Et s'il doit en coûter des sacrifices à Bordeaux, ces sacrifices seront bien peu de choses à côté de ceux qu'auront faits bien des Français. 

Je m'adresse ici aux représentants des Grands Corps de Bordeaux pour leur demander de faire comprendre cette obligation à tous les ressortissants. 

Je veux citer un cas comme exemple. Je suis un vieux Colonial. Je déclare que le port de Bordeaux n'a pas été libéré par nos volontaires pour que les maisons de commerce colonial de la ville reprennent leur négoce avec leurs méthodes d'antan. Car le moins que j'en puisse dire, pour rester modéré, c'est que ces méthodes étaient certainement favorables aux intérêts des actionnaires, mais non aux intérêts de la Nation et de son Empire, sur le plan économique, sur le plan moral, sur le plan social. 

Je dois parler aussi du cas des entrepreneurs français qui ont construit pour les Allemands les casemates bétonnées des positions de Grave et de Royan. Nos hommes ont dû durement se battre pour prendre ces casemates. Nous ne reprochons pas aux entrepreneurs de les avoir construites, car nous savons que la loi du vainqueur est implacable. Mais nous déclarons qu'ils ne doivent rien conserver de l'argent qu'il leur a été versé pour ce travail. Car cet argent, ces billets sont imprégnés du sang français. Il ne peut y avoir dans un tel cas de marché de bénéfice licite. C'est une obligation, sous peine de déshonneur, de n'en rien conserver.

C'est pour ces entrepreneurs une autre obligation d'apporter aux travaux de la reconstruction nationale la même conscience, le même soin, la même diligence qu'ils ont apportés aux travaux prescrits par les Allemands. Si nous en jugeons par la qualité des casemates de Grave et de Royan, nos nouveaux ponts seront solides. 

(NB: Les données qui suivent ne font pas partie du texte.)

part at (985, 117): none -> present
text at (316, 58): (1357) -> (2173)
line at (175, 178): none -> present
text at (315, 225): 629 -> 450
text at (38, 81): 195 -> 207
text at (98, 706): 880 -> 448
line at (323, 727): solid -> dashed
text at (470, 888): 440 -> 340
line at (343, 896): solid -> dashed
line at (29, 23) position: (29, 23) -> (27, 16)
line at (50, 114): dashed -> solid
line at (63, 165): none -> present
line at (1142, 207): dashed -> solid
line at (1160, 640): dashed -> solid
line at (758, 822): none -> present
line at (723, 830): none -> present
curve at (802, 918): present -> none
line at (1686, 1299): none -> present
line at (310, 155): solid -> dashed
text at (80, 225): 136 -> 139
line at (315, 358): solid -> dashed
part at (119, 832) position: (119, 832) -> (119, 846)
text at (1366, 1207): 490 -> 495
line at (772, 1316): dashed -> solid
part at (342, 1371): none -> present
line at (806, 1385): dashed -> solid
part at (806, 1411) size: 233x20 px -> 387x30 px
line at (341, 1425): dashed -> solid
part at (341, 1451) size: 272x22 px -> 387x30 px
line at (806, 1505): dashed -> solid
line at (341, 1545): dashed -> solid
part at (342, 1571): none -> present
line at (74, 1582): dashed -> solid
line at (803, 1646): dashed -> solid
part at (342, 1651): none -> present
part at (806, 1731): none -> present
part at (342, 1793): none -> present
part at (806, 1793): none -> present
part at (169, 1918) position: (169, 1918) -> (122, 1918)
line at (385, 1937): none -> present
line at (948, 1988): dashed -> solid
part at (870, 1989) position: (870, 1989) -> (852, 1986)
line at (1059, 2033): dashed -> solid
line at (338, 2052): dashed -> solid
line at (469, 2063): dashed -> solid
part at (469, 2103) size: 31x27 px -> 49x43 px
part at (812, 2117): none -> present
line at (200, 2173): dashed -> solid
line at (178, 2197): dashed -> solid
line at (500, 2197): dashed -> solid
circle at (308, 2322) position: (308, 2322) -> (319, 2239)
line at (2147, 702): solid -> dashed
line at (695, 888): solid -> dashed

La cité bordelaise a un devoir, celui de prendre en charge les familles de ceux qui sont morts, ou mutilés incapables de travailler en se battant en volontaires pour la libérer. Il ne faut pas dire "L'administration s'en chargera". Non, Bordeaux est assez puissante pour prendre à son compte ces vieux parents, ces veuves, ces orphelins. Et pas sous forme d’œuvres de charité ou d'assistance, sous la forme officielle, garantie par les Grands Corps avec lesquels le Colonel de Milleret sera chargé par moi de régler cette question. 

Bordeaux a encore un devoir, celui de s'occuper des blessés soignés dans ses hôpitaux, ou dans ses environs. Il faut que ces hommes soient entourés, choyés. L'administration ne peut leur donner que l'indispensable. Les Bordelais, les femmes de Bordeaux doivent apporter le superflu nécessaire à un homme qui souffre, cloué sur un lit d'hôpital. Je veux que, la prochaine fois que je visiterai des blessés à Bordeaux, je trouve au chevet de chacun une petite table avec une nappe propre, des fleurs, des livres et journaux, de menues gâteries. Je veux aussi qu'ils aient une veste de pyjama par-dessus leur chemise d'ordonnance ou leur pansement.

Je veux aussi que le jour où ils pourront sortir, on leur trouve des vêtements, si leur uniforme est hors d'usage. Tout cela leur est dû. 

Je bois, en même temps qu'aux Combattants de Grave et de Royan, à la prospérité de Bordeaux au Service de la Nation.